Mais diversidade, de fato, mas nem por isso com menos polêmica: o Oscar de Melhor Filme para o muito criticado Green Book fez ranger os dentes de muitos fãs do cinema.

A vitória da obra dirigida por Peter Farrelly, uma história baseada em fatos reais sobre um pianista negro e homossexual que faz uma série de shows pelo sul dos Estados Unidos na década de 1960 em plena segregação racial com um motorista de origem italiana, ativou uma avalanche de críticas por ser uma "explicação branca" de temas raciais.

No teatro Dolby, onde foi realizada no domingo, 24, a cerimônia de entrega do prêmio, o diretor Spike Lee ficou revoltado quando foi anunciado o principal vencedor da noite. O veterano diretor de Infiltrado na Klan, que também concorria ao prêmio de Melhor Filme, deu as costas ao palco quando a equipe ganhadora foi receber a estatueta dourada, segundo vários jornalistas que estavam no local.

Ao ser perguntado sobre a vitória de Green Book, o cineasta bebeu um gole de champanhe e em seguida pediu "a próxima pergunta", antes de insinuar que foi uma péssima escolha dos cerca de 8 mil integrantes da Academia Cinematográfica dos Estados Unidos.

Pouco antes de Green Book aguar o champanhe de muitos amantes do cinema, a 91ª cerimônia desta premiação mostrou sinais de avanço em relação ao #OscarsSoWhite (Oscar Muito Branco).

Foi Oscar do mexicano Alfonso Cuarón, que conquistou três estatuetas (Melhor Direção, Fotografia e Melhor Filme Estrangeiro) com seu drama autobiográfico em preto e branco, que colocou entre as indicadas a melhor atriz Yalitza Aparicio, uma professora de origem indígena que nunca tinha atuado antes.

**Linhas de dados:**
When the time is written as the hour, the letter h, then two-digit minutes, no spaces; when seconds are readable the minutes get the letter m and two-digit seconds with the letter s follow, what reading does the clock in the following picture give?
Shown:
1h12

**Instruções da tarefa:** De acordo com o trecho sobre o Oscar, o que Spike Lee fez quando a equipe vencedora foi receber a estatueta de Melhor Filme?

**Resposta da tarefa:** Deu as costas ao palco.